▶ [Document text]

- - -

You can see here what kind of things that happens to me when speaking of π:

Assorted retorts from yahoo boards and elsewhere : ... on Honesty of Numberphile / Cambridge University, Mathematics

And you can see - to get back to the main issue - you can see here what kind of uncharitable patronising I have suffered by a fellow Catholic (if one likes) who is also a Darwinist, but even a Darwin:

DarwinCatholic : Did Augustine and Aquinas Believe In A Literal Interpretation of Genesis

I do not feel at home with the bishops and priests responsible for his accessing to the Sacraments while entertaining such an aloof attitude towards fellow (?) Catholics who disagree with his reading of St Augustine or his application with that reading, and who insist that Evolution is not science, while Genesis is history.

How one relates to Jews today is, at least among Catholics about as divisive:

DarwinCatholic : History's Expiration Date

Among Protestants, many Old Earth Compromisers seem to be on good terms with Jews. Two in fact. Dickson cited above as "a lecturer in the Department of Jewish Studies at the University of Sydney." And Rowland S. Ward:

Correspondence of Hans-Georg Lundahl : With Ward, on Flood, Rabbis, Joshua's Long Day

Among Evangelical Young Earth Creationists, one is at least aware that Jewish Rabbis traditionally speaking already lack the Faith in Christ and in His instructing Saint Paul, and that Modern Rabbis are often compromisers in many ways often reminiscent of Dickson and Ward, who are their friends.

It seems to me that it is becoming easier for Catholics and Protestants to get along, certainly on the Modernist side, somewhat on the Traditional side, than for Modernists and Traditionals within each confession to get along with each other.

Of course, Pope Pius XII tried to spare Catholics this gulf by recommending a discussion limited to experts ... but instead his words were twisted into an excuse for a revolution among the faithful. People who had been using In Praeclara Summorum or Providentissimus Deus to revolutionise attitudes about Geocentrism as, if no longer compulsory, at least still preferrable, had helped prepare that other abuse of Encyclical Texts.

- - -

Continue the essay on Catholic and Protestant divisions over Genesis and evolution from the point where it stops.

▶ [Supplied information]
- - -

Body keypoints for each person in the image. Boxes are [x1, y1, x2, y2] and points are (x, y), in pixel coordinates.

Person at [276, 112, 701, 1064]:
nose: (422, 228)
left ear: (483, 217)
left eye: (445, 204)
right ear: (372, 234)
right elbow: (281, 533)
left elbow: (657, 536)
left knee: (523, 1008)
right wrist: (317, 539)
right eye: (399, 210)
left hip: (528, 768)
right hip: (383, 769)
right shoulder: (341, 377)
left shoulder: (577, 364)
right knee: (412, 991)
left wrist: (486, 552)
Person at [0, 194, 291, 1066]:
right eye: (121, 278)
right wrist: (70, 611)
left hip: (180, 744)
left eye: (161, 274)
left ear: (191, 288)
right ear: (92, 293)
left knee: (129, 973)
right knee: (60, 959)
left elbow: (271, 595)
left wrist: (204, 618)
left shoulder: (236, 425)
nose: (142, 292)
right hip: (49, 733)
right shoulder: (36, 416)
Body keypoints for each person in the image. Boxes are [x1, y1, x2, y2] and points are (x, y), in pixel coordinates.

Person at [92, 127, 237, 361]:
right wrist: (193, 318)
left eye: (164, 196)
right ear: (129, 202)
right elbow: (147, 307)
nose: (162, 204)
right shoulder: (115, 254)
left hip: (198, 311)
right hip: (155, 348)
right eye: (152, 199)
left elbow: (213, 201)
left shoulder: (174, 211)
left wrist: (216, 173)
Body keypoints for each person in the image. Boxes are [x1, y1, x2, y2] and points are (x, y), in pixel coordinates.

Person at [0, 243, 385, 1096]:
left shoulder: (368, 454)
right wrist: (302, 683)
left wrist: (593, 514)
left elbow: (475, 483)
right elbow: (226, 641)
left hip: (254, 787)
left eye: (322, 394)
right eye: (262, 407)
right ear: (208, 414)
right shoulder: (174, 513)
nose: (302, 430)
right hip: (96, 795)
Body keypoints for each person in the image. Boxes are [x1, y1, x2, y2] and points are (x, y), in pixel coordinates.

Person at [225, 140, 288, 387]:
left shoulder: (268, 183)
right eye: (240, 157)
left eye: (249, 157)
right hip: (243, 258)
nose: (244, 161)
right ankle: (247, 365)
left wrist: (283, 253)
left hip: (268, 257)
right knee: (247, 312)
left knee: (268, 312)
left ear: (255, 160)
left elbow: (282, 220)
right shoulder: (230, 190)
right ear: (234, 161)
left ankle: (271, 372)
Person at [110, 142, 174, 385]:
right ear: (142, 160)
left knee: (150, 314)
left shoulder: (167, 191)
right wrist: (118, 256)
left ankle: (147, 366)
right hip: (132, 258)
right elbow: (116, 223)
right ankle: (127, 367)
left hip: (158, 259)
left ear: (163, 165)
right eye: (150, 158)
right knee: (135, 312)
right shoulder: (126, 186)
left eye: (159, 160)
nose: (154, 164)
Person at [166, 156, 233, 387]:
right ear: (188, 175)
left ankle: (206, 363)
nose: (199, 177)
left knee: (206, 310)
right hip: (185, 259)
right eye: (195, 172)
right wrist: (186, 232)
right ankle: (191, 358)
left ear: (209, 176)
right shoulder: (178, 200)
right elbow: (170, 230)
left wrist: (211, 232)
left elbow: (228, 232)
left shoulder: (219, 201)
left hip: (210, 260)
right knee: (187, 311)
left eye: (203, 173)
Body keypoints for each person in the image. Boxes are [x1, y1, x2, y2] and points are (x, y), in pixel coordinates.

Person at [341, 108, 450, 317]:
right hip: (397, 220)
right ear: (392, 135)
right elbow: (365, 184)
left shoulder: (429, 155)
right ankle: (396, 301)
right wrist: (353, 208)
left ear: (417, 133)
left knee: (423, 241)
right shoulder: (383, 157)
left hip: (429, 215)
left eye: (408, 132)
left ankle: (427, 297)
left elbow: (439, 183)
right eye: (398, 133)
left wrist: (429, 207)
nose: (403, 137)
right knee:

- - -

▶ [Expected output]
The misreading of Humani Generis which Hutchison got from his Catholic teachers was more or less also the one communicated to JRRT from the pulpit, when in a Letter he discussed how Protestants lack guidance on this issue. Here is my discussion of Hutchison's error:

MSN Group Antimodernism in memoriam : One group member promoted Hutchison

I am getting impatient. If someone will say my take is a normal Catholic take, I may take that. If someone will condemn my take as un-Catholic, publically, I can at least say that he has shown he flaunts Tradition, if that is the case. But if people go on and excuse me of being a heretic by saying I am ill, or arrested in development to acquiring an adult mind, or by flattering me and claiming my take is a more than normal take from a Catholic, one that can only be expected from a Saint (in other words other Catholics are not encouraged to read me but to observe whether I am a Saint or not), I take such duplicity and falseness as a sign of a very bad conscience.

Hans-Georg Lundahl
Bpi, Georges Pompidou
II Sunday of Lent

* References to Dickson/CSL, to Mortalium Animos, to St Thomas Aquinas and to St Augustine:

CMI : Genesis 1 and theories of origin
Published: 16 February 2012 (GMT+10)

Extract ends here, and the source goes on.